Retry stormの防止については、 2つのAWSの機能を活用しています。1つ目は、Cell内でのFailoverを支援するAWS Route 53とApplication Load Balancerです。これらは、アプリケーションを適切にFailoverさせるためのネイティブな機能を提供しています。2つ目は、Exponential backoffとRetryを組み合わせることで、アプリケーション内でRetry stormが発生しないようにしています。このような問題が発生しても、そのCell内に限定され、より大きなプラットフォーム全体への波及を防ぐことができます。Cell architectureとこれらの機能を組み合わせることで、1か所に障害の影響範囲を抑えることができています。
まとめに入りましょう。レジリエンスへの取り組みは、すべてに当てはまる画一的なアプローチではありません。新しいアプリケーションの特性や要件、そしてビジネス上の要因を十分に理解し、最適なレジリエンスモデルを選択するための投資が必要です。Deep Health Checkは強い味方です - これを活用することで、アプリケーションとワークフローの詳細な動作を理解し、それに応じて対応時間と対応方法を調整することができます。継続的な改善は終わりのない旅路です。アプリケーションを詳しく調べ、アーキテクチャを深く理解し、アプリケーションの動作を把握することは、皆さんの責任です。そうすることで、全体的なレジリエンスの姿勢につながるコンポーネントレベルの障害モードを設計することができます。

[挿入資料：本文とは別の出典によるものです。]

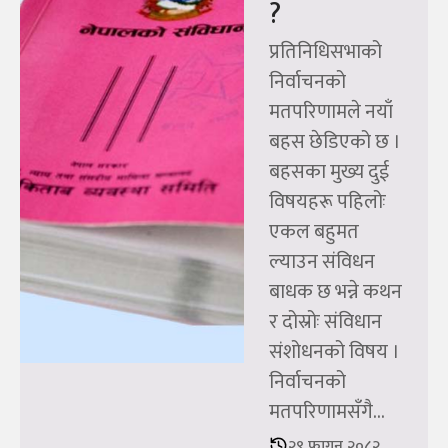
?
प्रतिनिधिसभाको
निर्वाचनको
मतपरिणामले नयाँ
बहस छेडिएको छ ।
बहसका मुख्य दुई
विषयहरू पहिलोः
एकल बहुमत
ल्याउन संविधन
बाधक छ भन्ने कथन
र दोस्रोः संविधान
संशोधनको विषय ।
निर्वाचनको
मतपरिणामसँगै...
२९ फागुन २०८२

最後に、多くの人が見落としがちですが、設計を始める前にビジネスワークフローを理解することが極めて重要です。先ほど述べたように、私たちは複数の判断のために複数ホップの呼び出しパスを持つAuthorization Platformを設計しました。これは、ビジネス設計とアプリケーション設計が融合して、より強靭で高スループットなプラットフォームを生み出した例です。本日は時間を割いていただき、ありがとうございました。Andyにも、そして皆様にも感謝申し上げます。特にセッションを楽しんでいただけた方は、イベントについてのアンケートへのご記入をお願いいたします。カンファレンスの最後まで参加していただいた皆様に、重ねて御礼申し上げます。
※ こちらの記事は Amazon Bedrock を利用することで全て自動で作成しています。
※ 生成AI記事によるインターネット汚染の懸念を踏まえ、本記事ではセッション動画を情報量をほぼ変化させずに文字と画像に変換することで、できるだけオリジナルコンテンツそのものの価値を維持しつつ、多言語でのAccessibilityやGooglabilityを高められればと考えています。